Deformation of Singularities and the Homology of Intersection Spaces

TL;DR

This paper investigates how the cohomology of intersection spaces behaves under smooth deformations of complex hypersurface singularities, revealing stability properties and connections to mixed Hodge structures.

Contribution

It demonstrates the stability of intersection space cohomology under deformations except possibly in the middle degree, linking trivial monodromy to this stability and establishing a mixed Hodge structure.

Findings

Cohomology of intersection spaces is stable under smooth deformations in all degrees except possibly the middle.

Trivial monodromy action on the Milnor fiber's cohomology corresponds to stability in the middle degree.

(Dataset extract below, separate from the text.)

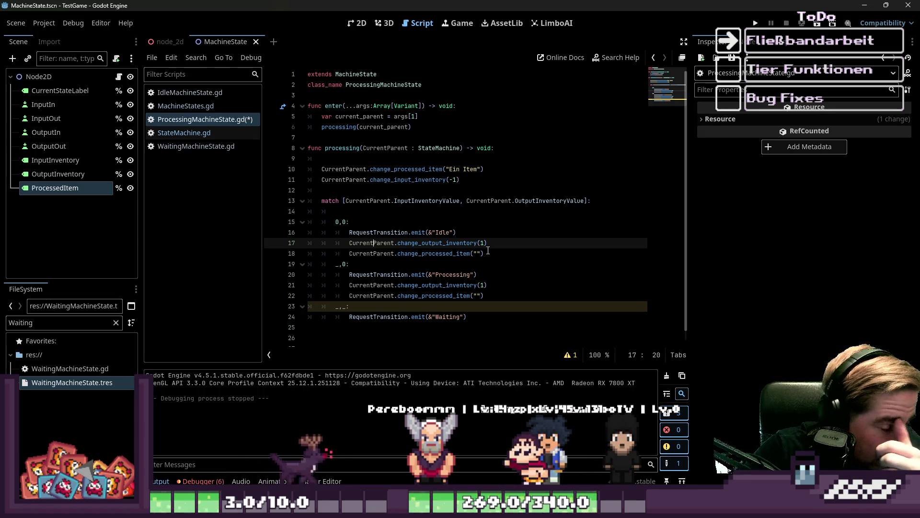
{"action": "left_click", "coordinate": [368, 212]}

Rational cohomology of intersection spaces admits a mixed Hodge structure compatible with that of the hypersurface.

Abstract

While intersection cohomology is stable under small resolutions, both ordinary and intersection cohomology are unstable under smooth deformation of singularities. For complex projective algebraic hypersurfaces with an isolated singularity, we show that the first author's cohomology of intersection spaces is stable under smooth deformations in all degrees except possibly the middle, and in the middle degree precisely when the monodromy action on the cohomology of the Milnor fiber is trivial. In many situations, the isomorphism is shown to be a ring homomorphism induced by a continuous map. This is used to show that the rational cohomology of intersection spaces can be endowed with a mixed Hodge structure compatible with Deligne's mixed Hodge structure on the ordinary cohomology of the singular hypersurface.